(RECORDED DATA begins)

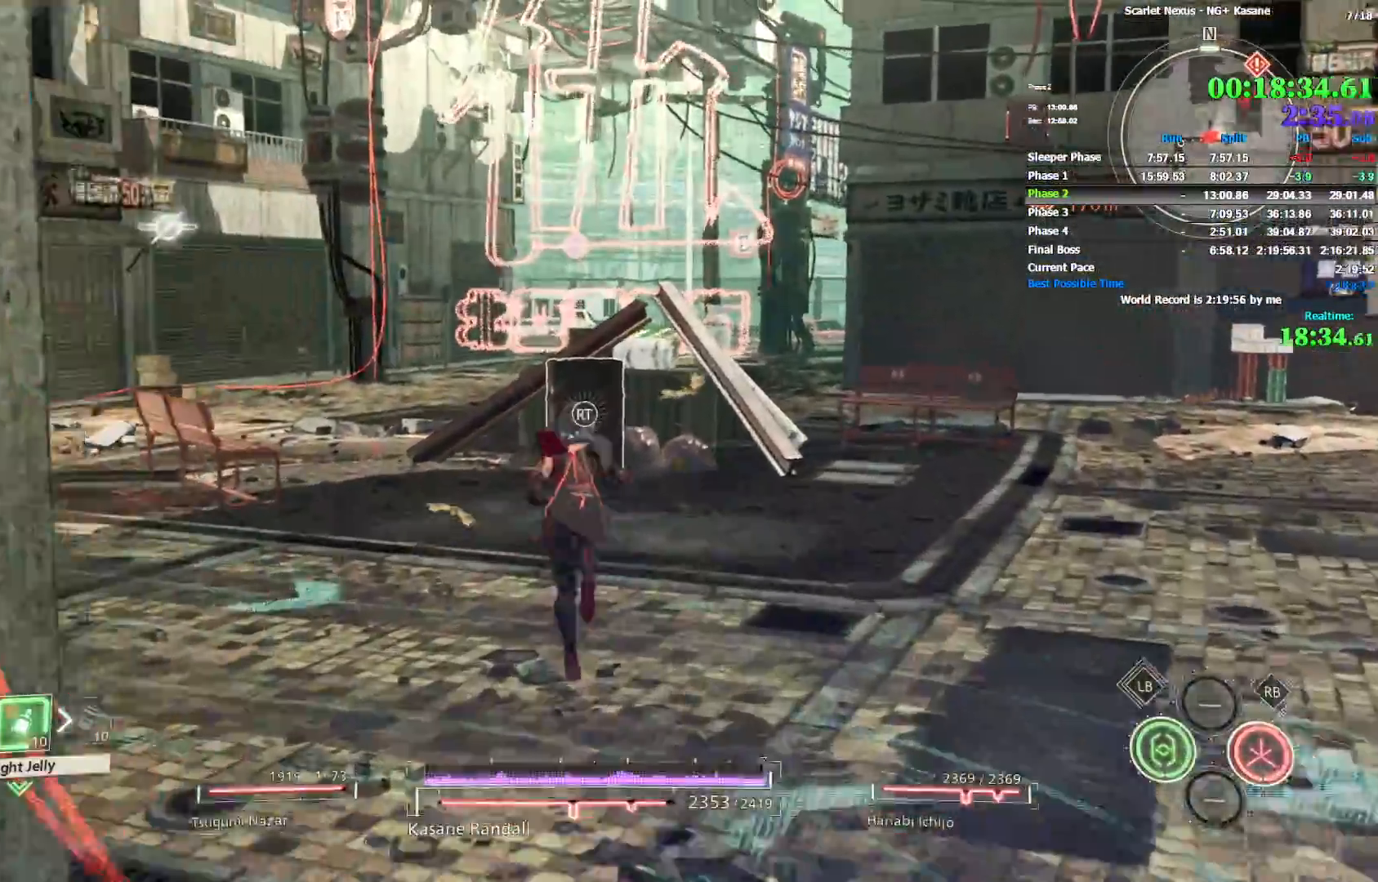
{"buttons": [], "left_stick": "up", "right_stick": "center"}
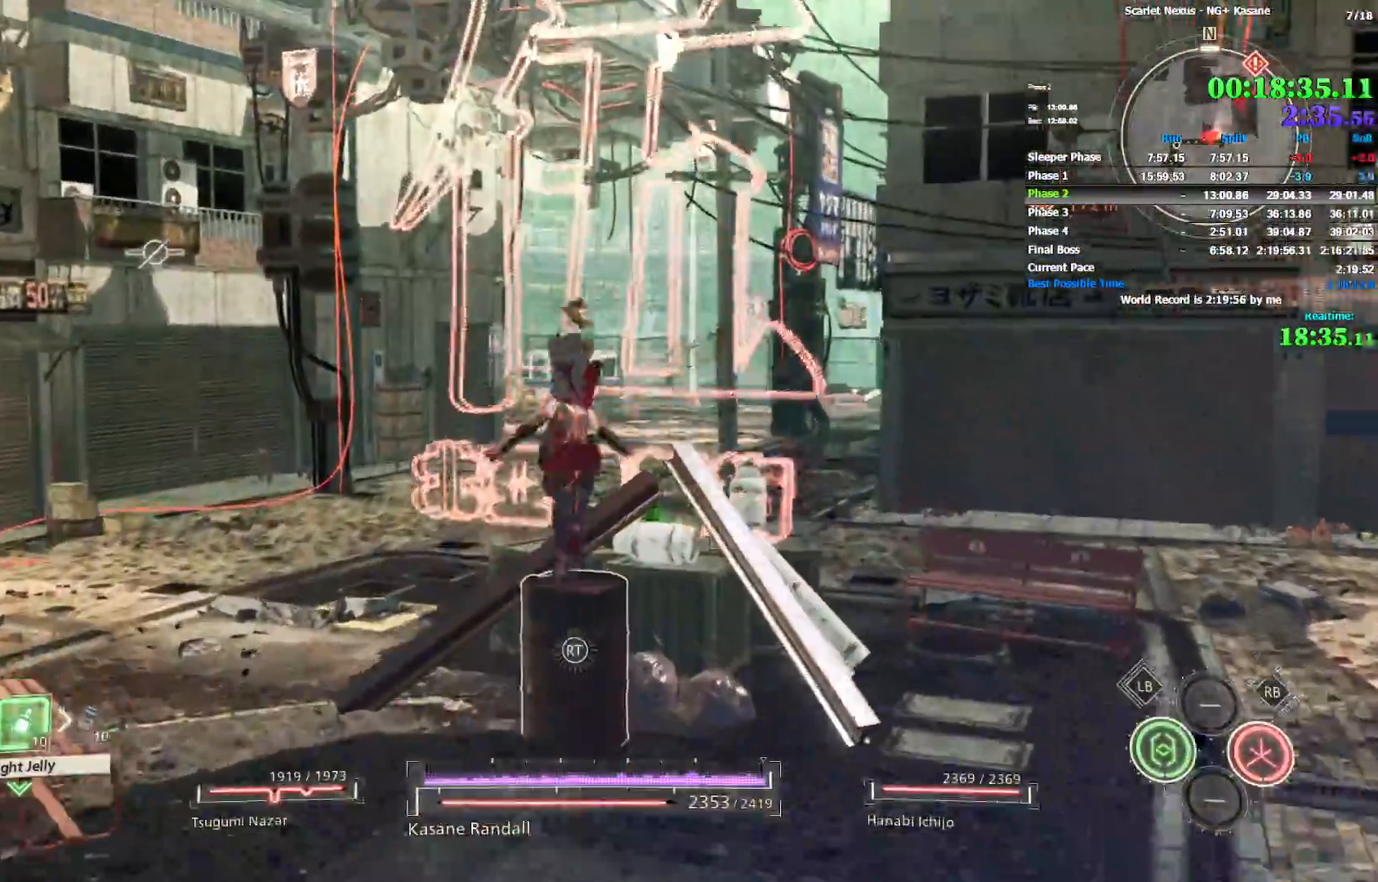
{"buttons": ["START"], "left_stick": "up", "right_stick": "center"}
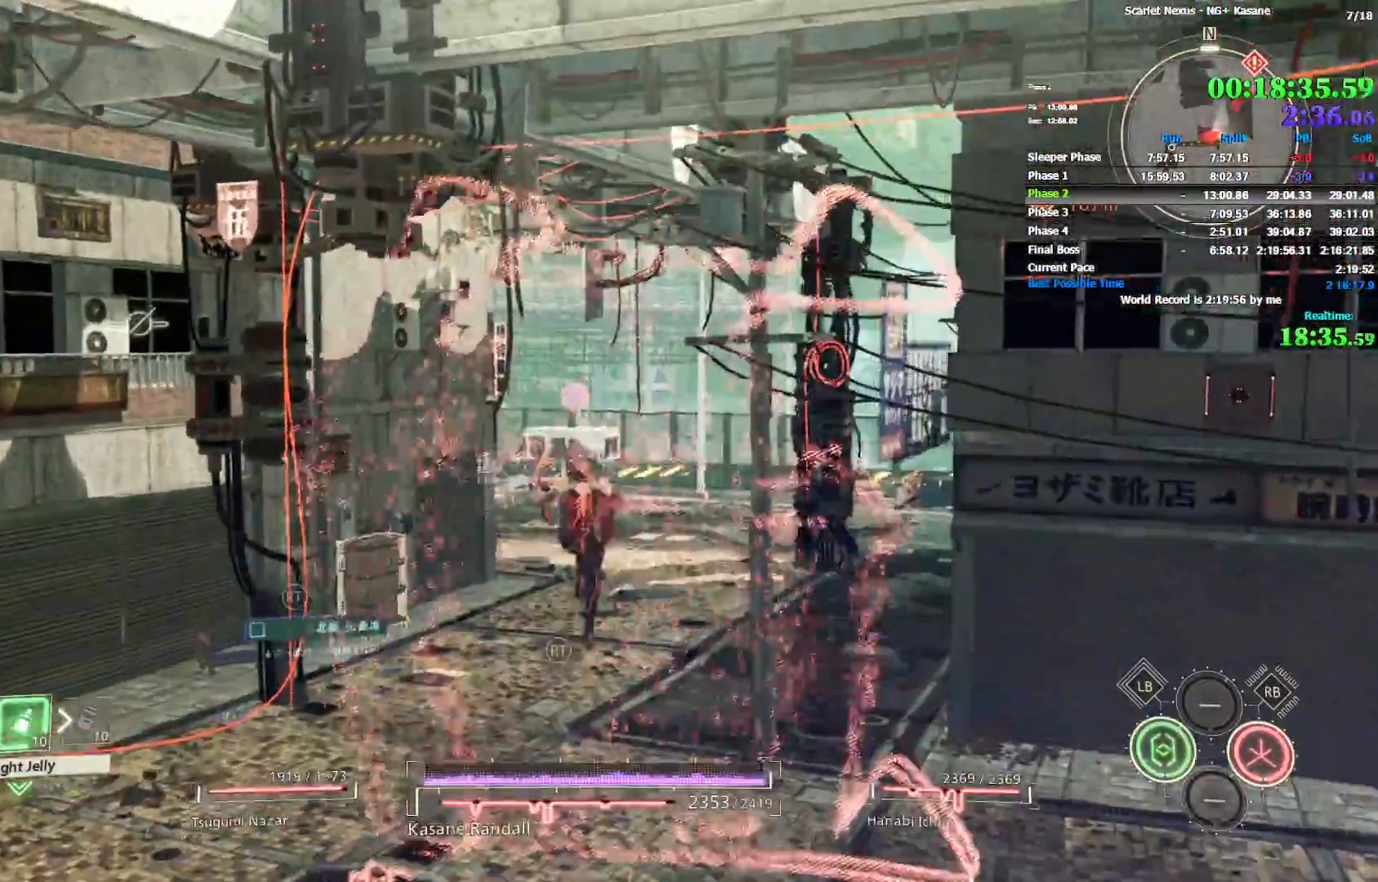
{"buttons": [], "left_stick": "up", "right_stick": "center"}
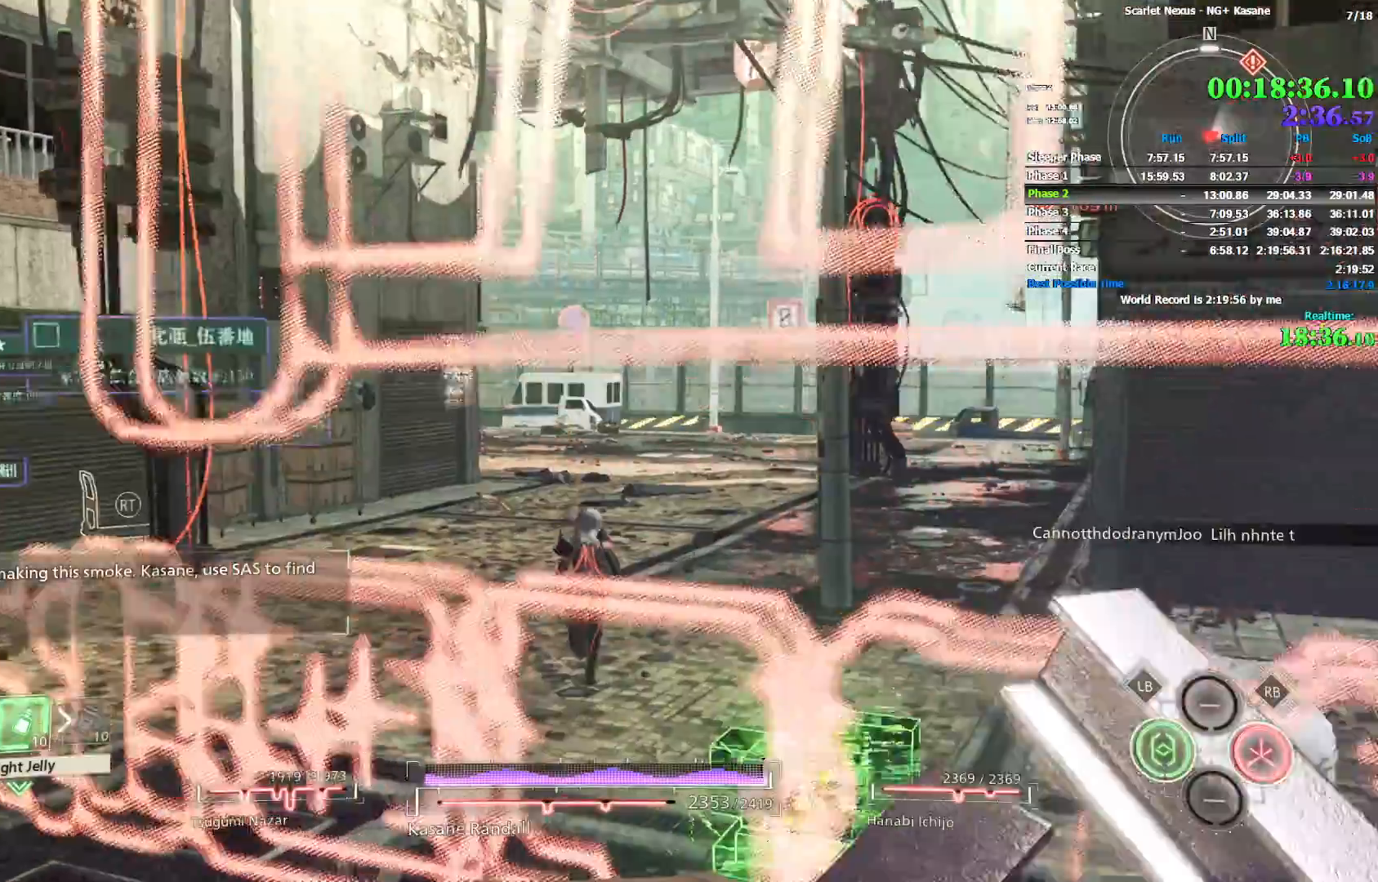
{"buttons": [], "left_stick": "up", "right_stick": "center"}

(RECORDED DATA ends)

→ WHAT NEEDS TO BE DONE
Print the preceding material over again exactly. Please leave the pictures out.

→ WRITTEN SOLUTION
{"buttons": [], "left_stick": "up", "right_stick": "center"}
{"buttons": ["START"], "left_stick": "up", "right_stick": "center"}
{"buttons": [], "left_stick": "up", "right_stick": "center"}
{"buttons": [], "left_stick": "up", "right_stick": "center"}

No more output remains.